Task brief -
With the pictures removed, please write out every line below exactly as given.

BEGIN Information supplied

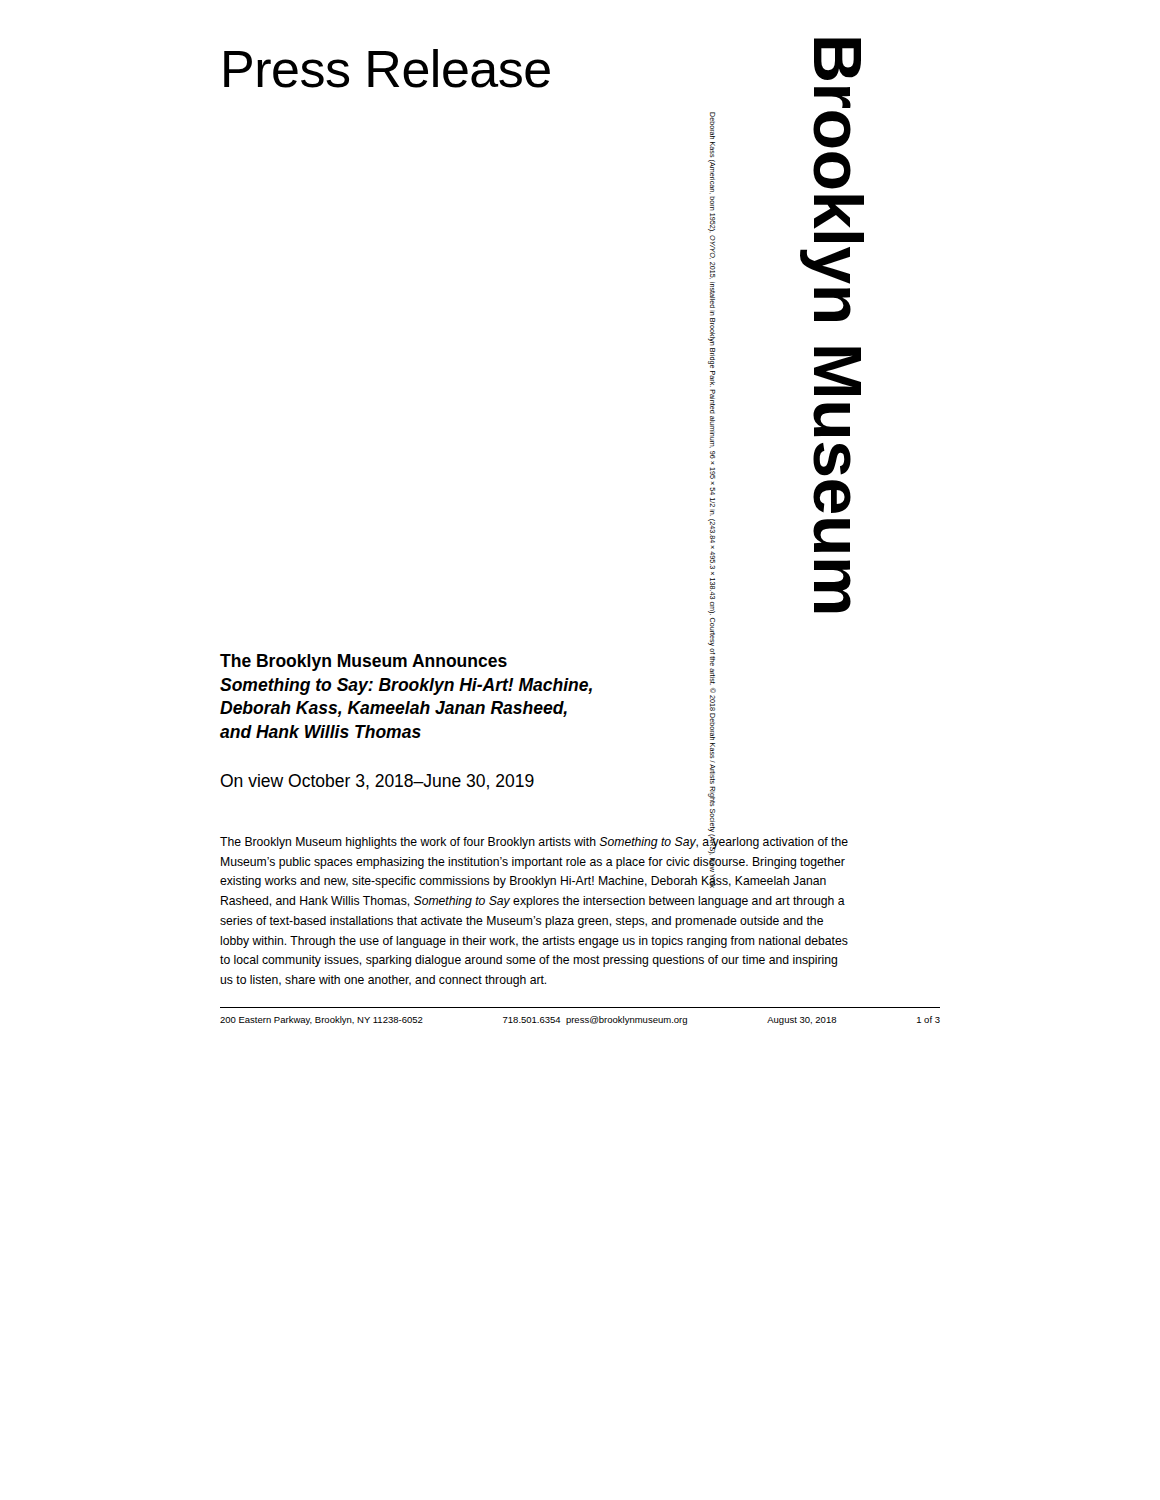Brooklyn Museum
Press Release
Deborah Kass (American, born 1952), OY/YO, 2015, installed in Brooklyn Bridge Park. Painted aluminum, 96 × 195 × 54 1/2 in. (243.84 × 495.3 × 138.43 cm). Courtesy of the artist. © 2018 Deborah Kass / Artists Rights Society (ARS), New York
The Brooklyn Museum Announces
Something to Say: Brooklyn Hi-Art! Machine,
Deborah Kass, Kameelah Janan Rasheed,
and Hank Willis Thomas
On view October 3, 2018–June 30, 2019
The Brooklyn Museum highlights the work of four Brooklyn artists with Something to Say, a yearlong activation of the Museum’s public spaces emphasizing the institution’s important role as a place for civic discourse. Bringing together existing works and new, site-specific commissions by Brooklyn Hi-Art! Machine, Deborah Kass, Kameelah Janan Rasheed, and Hank Willis Thomas, Something to Say explores the intersection between language and art through a series of text-based installations that activate the Museum’s plaza green, steps, and promenade outside and the lobby within. Through the use of language in their work, the artists engage us in topics ranging from national debates to local community issues, sparking dialogue around some of the most pressing questions of our time and inspiring us to listen, share with one another, and connect through art.
200 Eastern Parkway, Brooklyn, NY 11238-6052 718.501.6354 press@brooklynmuseum.org August 30, 2018 1 of 3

END Information supplied

Written response -
Brooklyn Museum
Press Release
Deborah Kass (American, born 1952), OY/YO, 2015, installed in Brooklyn Bridge Park. Painted aluminum, 96 × 195 × 54 1/2 in. (243.84 × 495.3 × 138.43 cm). Courtesy of the artist. © 2018 Deborah Kass / Artists Rights Society (ARS), New York
The Brooklyn Museum Announces
Something to Say: Brooklyn Hi-Art! Machine,
Deborah Kass, Kameelah Janan Rasheed,
and Hank Willis Thomas
On view October 3, 2018–June 30, 2019
The Brooklyn Museum highlights the work of four Brooklyn artists with Something to Say, a yearlong activation of the Museum’s public spaces emphasizing the institution’s important role as a place for civic discourse. Bringing together existing works and new, site-specific commissions by Brooklyn Hi-Art! Machine, Deborah Kass, Kameelah Janan Rasheed, and Hank Willis Thomas, Something to Say explores the intersection between language and art through a series of text-based installations that activate the Museum’s plaza green, steps, and promenade outside and the lobby within. Through the use of language in their work, the artists engage us in topics ranging from national debates to local community issues, sparking dialogue around some of the most pressing questions of our time and inspiring us to listen, share with one another, and connect through art.
200 Eastern Parkway, Brooklyn, NY 11238-6052 718.501.6354 press@brooklynmuseum.org August 30, 2018 1 of 3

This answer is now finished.